Matricule 78750 tatoué à son arrivée à Auschwitz Birkenau : ça aurait pu être la fin, ça aurait pu être le début de la fin mais ce ne fut que la fin du début, pour paraphraser Churchill. Toute son existence, comme celle de ses camarades survivants qu’elle retrouvait une fois par mois, a volé en éclat sans pour autant prendre la voie du mépris du monde. Marceline Loridan Ivens était une désenchantée rieuse, une grande blessée de guerre en permanente convalescence, une amoureuse aussi. L’homme de sa vie Joris Ivens, un réalisateur néerlandais de 30 ans son ainé l’a l’emmenée de part le monde, à la recherche de l’homme nouveau. Mais l’homo soviéticus et son cortège de déclinaisons-maoïste notamment-était tout aussi prometteur de déception et de désillusion. Fallait-il seulement se jeter dans ce combat là ? Marceline Loridan Ivens collait à l’histoire, elle ne s’est rien épargné.

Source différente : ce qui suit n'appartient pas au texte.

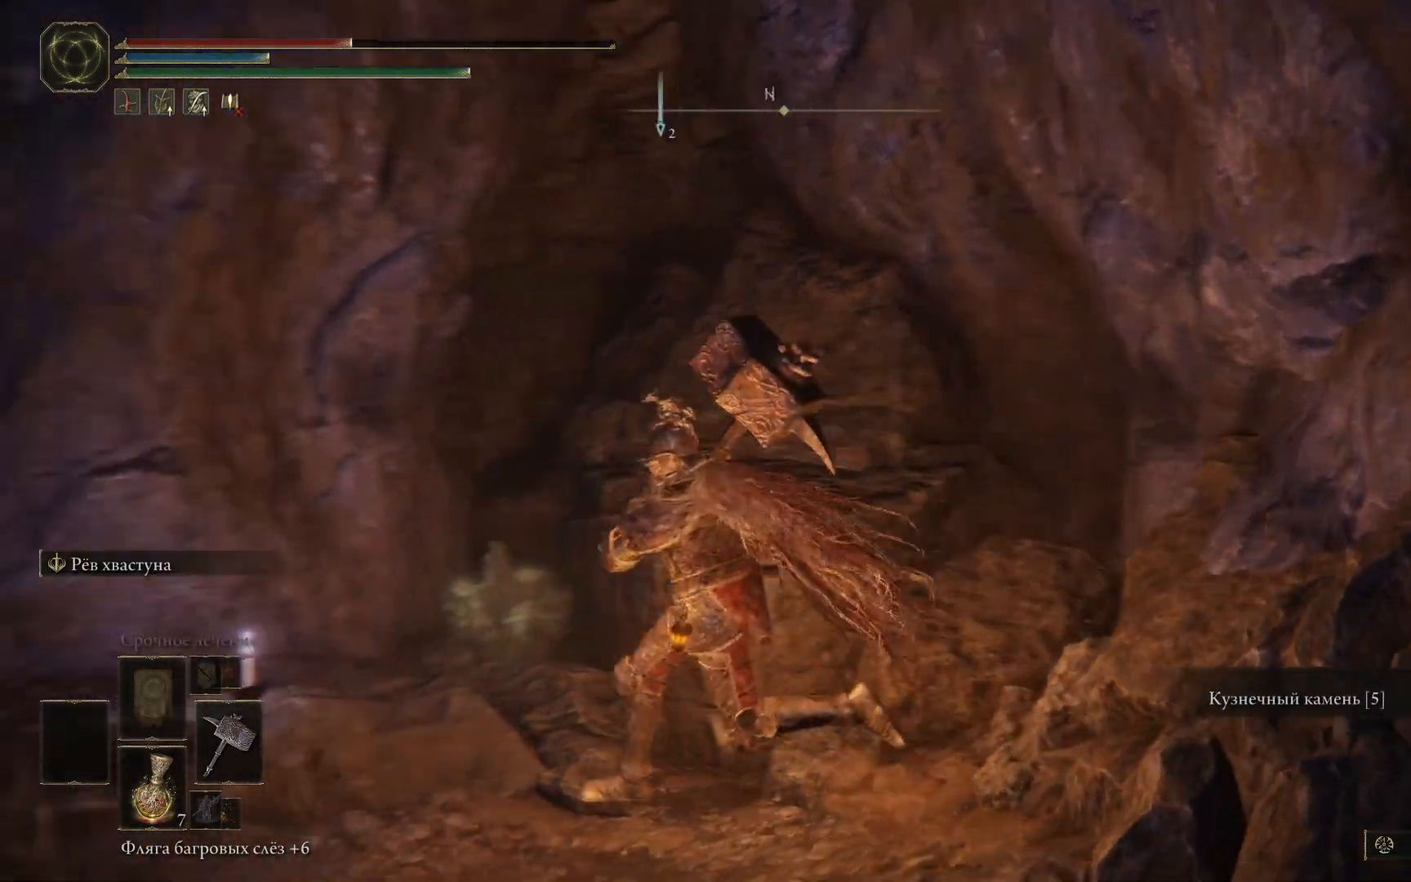
{"buttons": [], "left_stick": "up-left", "right_stick": "down-left", "events": [[116, "left_stick", "up-left"], [216, "right_stick", "down-left"]]}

Elle est une des rares, peut être même une des seules survivantes d’Auschwitz à avoir dénoncé haut et fort les dangers de l’islamisme radical. Il y avait des raisonnements abscons qu’elle savait renvoyer aux amateurs du forage sociologique, elle ne se demandait plus pourquoi. Elle savait que parfois, comme les SS aimaient à le dire à Birkneau « Ici, il n’y a pas de pourquoi ». Pas de pourquoi à l’assassinat d’enfants, pas de réparation possible, ni d’enfantement possible. Elle ne pouvait pas, elle ne voulait pas. Elle était ce titre du livre d’Imre Kertesz, « Kaddish pour l’enfant qui ne naitra pas ».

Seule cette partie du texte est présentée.